== DATASET SECTION ==

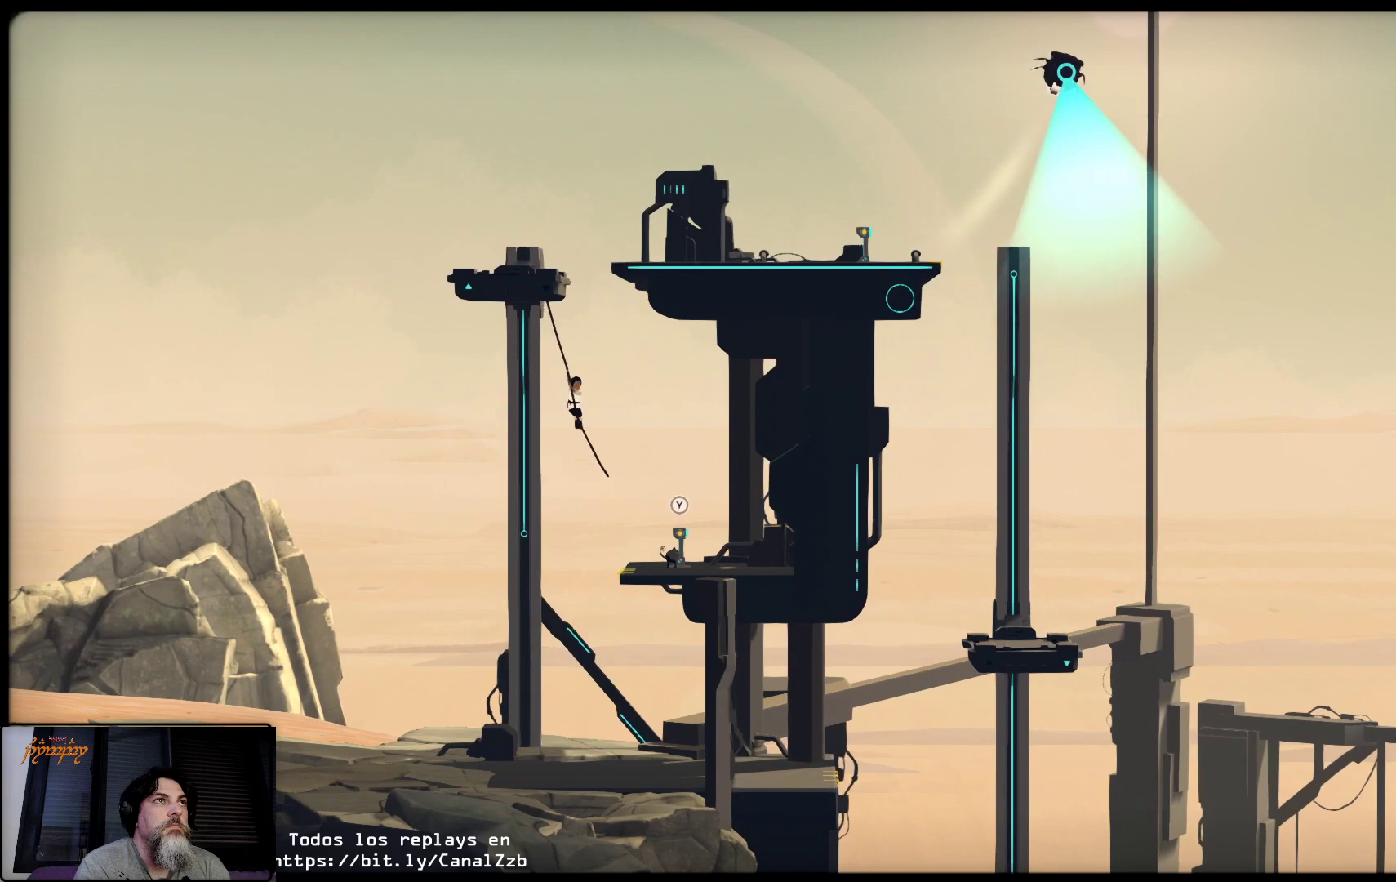
{"buttons": [], "left_stick": "up", "right_stick": "center", "events": []}
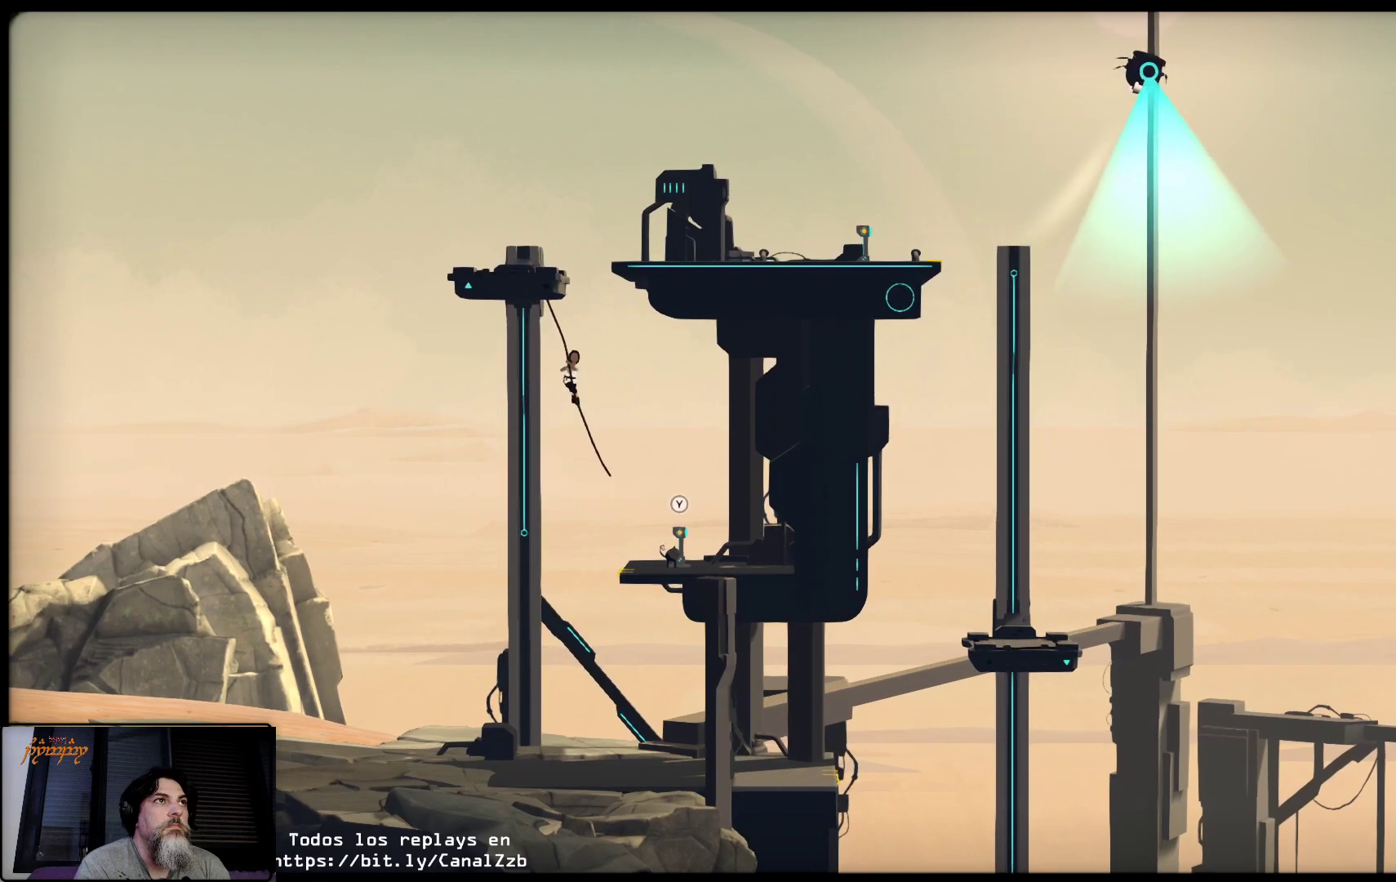
{"buttons": [], "left_stick": "center", "right_stick": "center", "events": [[400, "left_stick", "up-right"], [500, "left_stick", "center"]]}
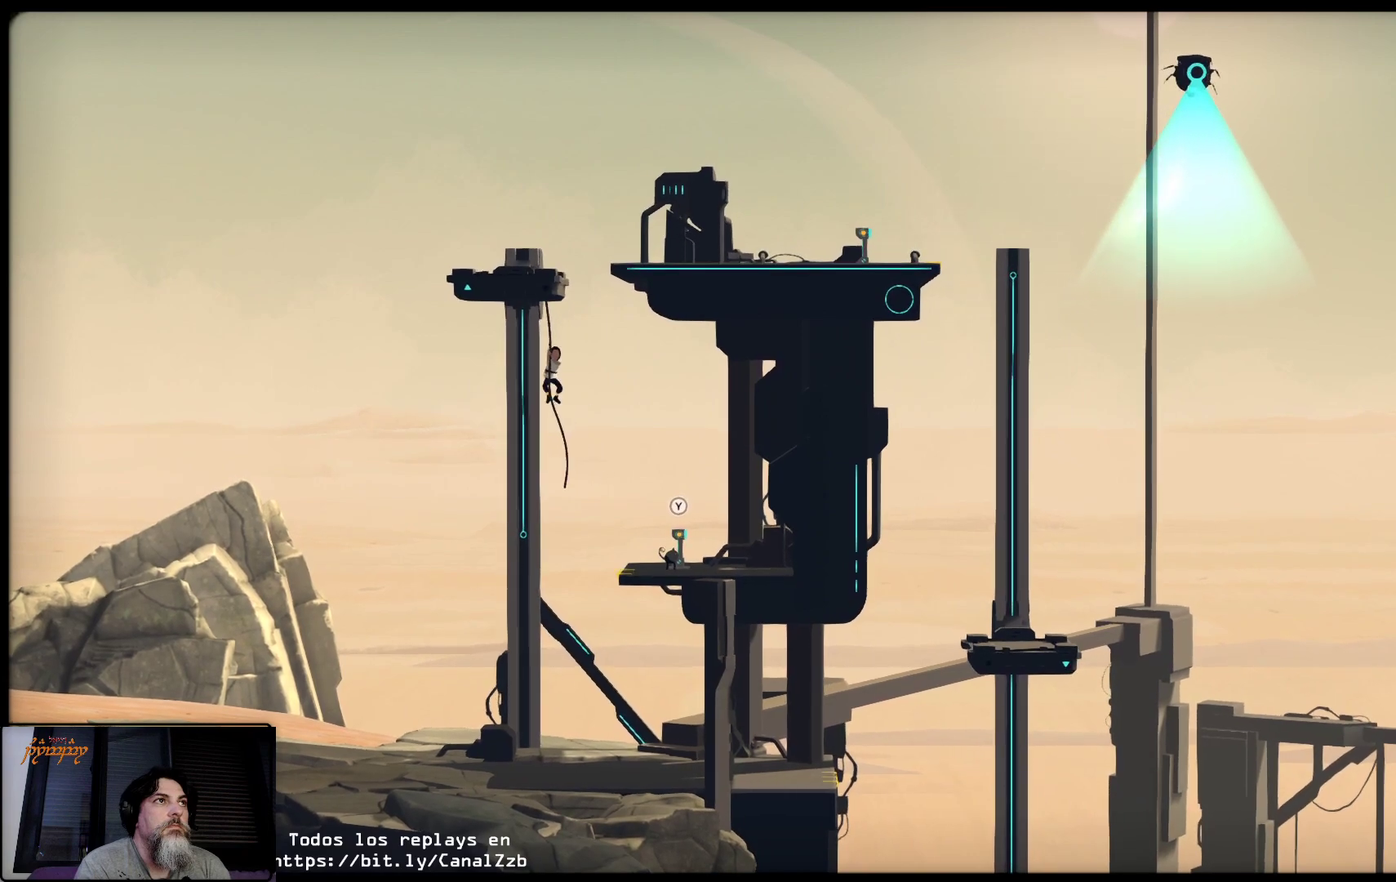
{"buttons": [], "left_stick": "center", "right_stick": "center", "events": []}
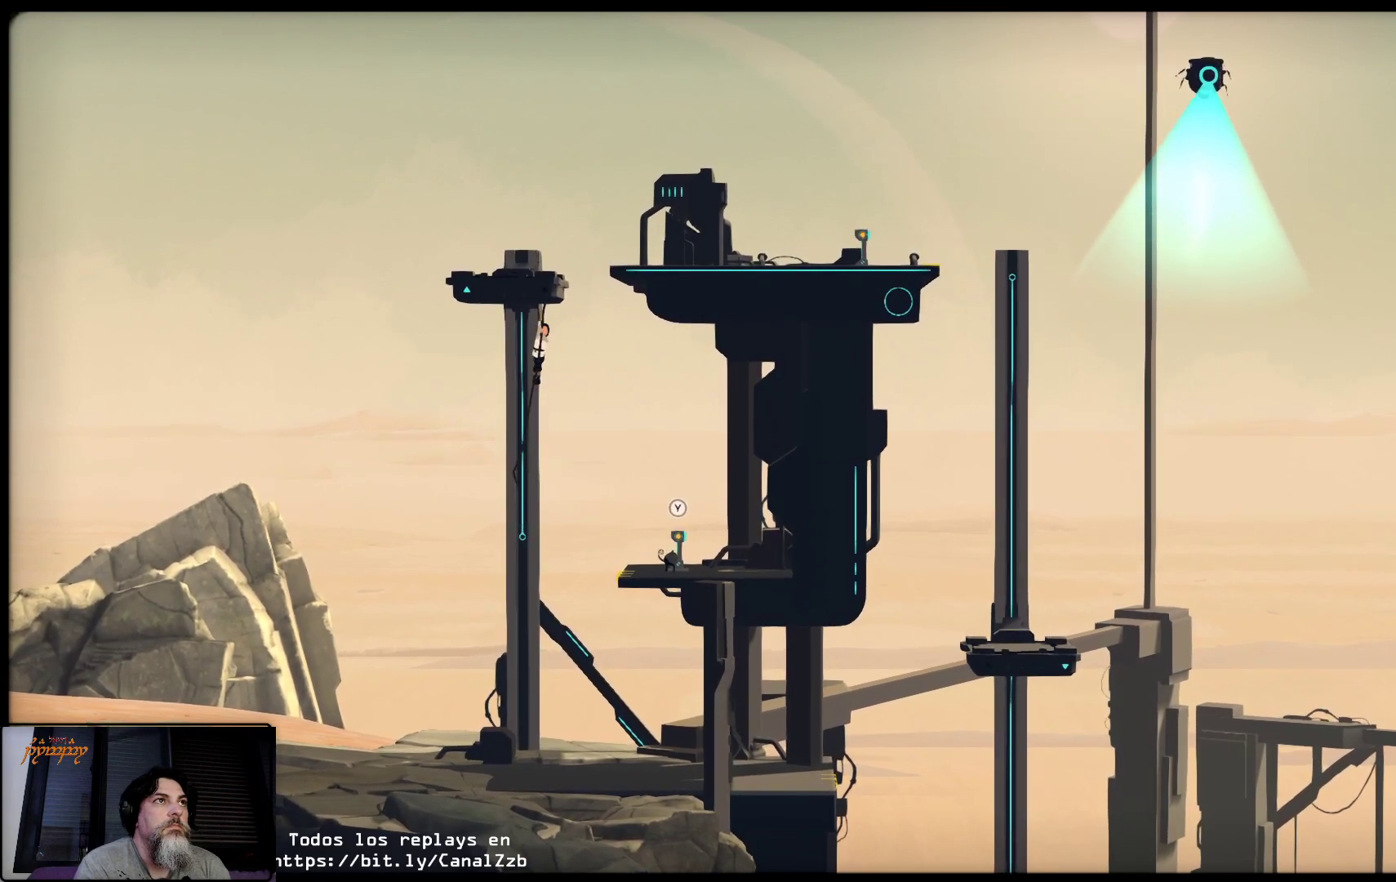
{"buttons": [], "left_stick": "up-right", "right_stick": "center", "events": [[417, "left_stick", "up-right"]]}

== DIRECTIONS ==
Output nothing but an exact retyping of the material, pictures excluded.

== EXERCISE ANSWER ==
{"buttons": [], "left_stick": "up", "right_stick": "center", "events": []}
{"buttons": [], "left_stick": "center", "right_stick": "center", "events": [[400, "left_stick", "up-right"], [500, "left_stick", "center"]]}
{"buttons": [], "left_stick": "center", "right_stick": "center", "events": []}
{"buttons": [], "left_stick": "up-right", "right_stick": "center", "events": [[417, "left_stick", "up-right"]]}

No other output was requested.